Text shown >>
■ ■ ■ ■
@facets kept in nodes filtered by @ignorereflex

Moved from GitHub dgraph/3790

Posted by d4l3k:

If you suspect this could be a bug, follow the template.

  • What version of Dgraph are you using?

v1.0.16

  • Have you tried reproducing the issue with latest release?
    Yes

  • What is the hardware spec (RAM, OS)?
    32GB ram, Arch linux, running in docker-compose from official images

  • Steps to reproduce the issue (command/config used to run Dgraph).

{
  doc(func: eq(url, "https://www.goodreads.com/book/show/3")) @ignorereflex {
    uid
    ~likes {
      likes @facets(rating) {
        uid
        url
      }
    }
  }
}

schema

<likes>: uid @count @reverse .
<url>: string @index(hash) @upsert .
  • Expected behaviour and actual result.

Documents ignored by @ignorereflex should not return facet information.

In reality you get an empty entry without the UID.

{
  "extensions": {
    "server_latency": {
      "parsing_ns": 17583,
      "processing_ns": 45060798,
      "encoding_ns": 11945009
    },
    "txn": {
      "start_ts": 5486919
    }
  },
  "data": {
    "doc": [
      {
        "uid": "0x8e1065",
        "~likes": [
          {
            "likes": [
              {  // this entry should not be present
                "likes|rating": 5
              },
              {
                "uid": "0x8e1067",
                "url": "https://www.goodreads.com/book/show/34262",
                "likes|rating": 5
              },
              {
                "uid": "0x8e1068",
                "url": "https://www.goodreads.com/book/show/2767052",
                "likes|rating": 5
              },
              {
                "uid": "0x8e1069",
                "url": "https://www.goodreads.com/book/show/41865",
                "likes|rating": 3
              },
              {
                "uid": "0x8e106a",
                "url": "https://www.goodreads.com/book/show/28187",
                "likes|rating": 5
              }
            ]
          },
          {
            "likes": [
              {
                "uid": "0x8e1068",
                "url": "https://www.goodreads.com/book/show/2767052"
■ ■ ■ ■
Dataset entries >>
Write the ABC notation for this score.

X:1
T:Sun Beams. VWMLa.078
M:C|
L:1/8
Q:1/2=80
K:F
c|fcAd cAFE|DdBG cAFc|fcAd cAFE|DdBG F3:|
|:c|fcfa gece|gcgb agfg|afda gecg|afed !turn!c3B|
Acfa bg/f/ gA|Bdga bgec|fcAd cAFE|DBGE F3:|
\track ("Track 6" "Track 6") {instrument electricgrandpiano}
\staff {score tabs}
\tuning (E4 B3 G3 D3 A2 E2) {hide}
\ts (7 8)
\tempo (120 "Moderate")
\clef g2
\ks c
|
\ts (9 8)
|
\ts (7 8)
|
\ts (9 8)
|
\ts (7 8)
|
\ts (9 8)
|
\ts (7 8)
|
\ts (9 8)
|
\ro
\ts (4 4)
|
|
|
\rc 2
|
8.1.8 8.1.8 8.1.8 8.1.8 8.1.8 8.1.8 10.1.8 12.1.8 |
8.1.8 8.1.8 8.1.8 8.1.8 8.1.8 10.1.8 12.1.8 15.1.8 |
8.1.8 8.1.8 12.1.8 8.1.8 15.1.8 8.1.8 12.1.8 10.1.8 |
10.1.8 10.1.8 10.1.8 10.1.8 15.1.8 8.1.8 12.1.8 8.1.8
■ ■ ■ ■
Required actions >>
1: Which version of Dgraph does the @ignorereflex issue report say was in use?
2: Continue the Dgraph @ignorereflex issue report from the point where it stops.

Results in order >>
1: v1.0.16

2:
              },
...

MichelDiz commented :

Hum, not sure about this. The example used in this context isn’t enough. When you call a facet function, it will run no matter other factors.

So, if a node exists with a facet and there’s no other data in the node. It means this node shouldn’t exist - Unless you have a strong reason to keep an empty node with information in the facet. Because Facets are extra information for the relationship of two nodes in the edges. So if the child node is empty, with only the facet. It has no value/meaning. And if you called the facet func and it didn’t show up, you wouldn’t notice the problem. So that behaves well. Helps you to cleanup the DB with unecessary data.

If you need tho, this query below should fit your needs (Just filter the empty nodes - it only shows nodes that has “url” predicate):

{
  doc(func: eq(url, "https://www.goodreads.com/book/show/3")) @ignorereflex {
    uid
    ~likes {
      likes @facets(rating) @filter(has(url)) {
        uid
        url
      }
    }
  }
}

d4l3k commented :

The bug is that this node does in fact exist with data. Removing @ignorereflex causes this node to return “uid” and “url”.

This issue is that the node shouldn’t show up in the list at all instead of in this weird useless partial state without even a UID returned.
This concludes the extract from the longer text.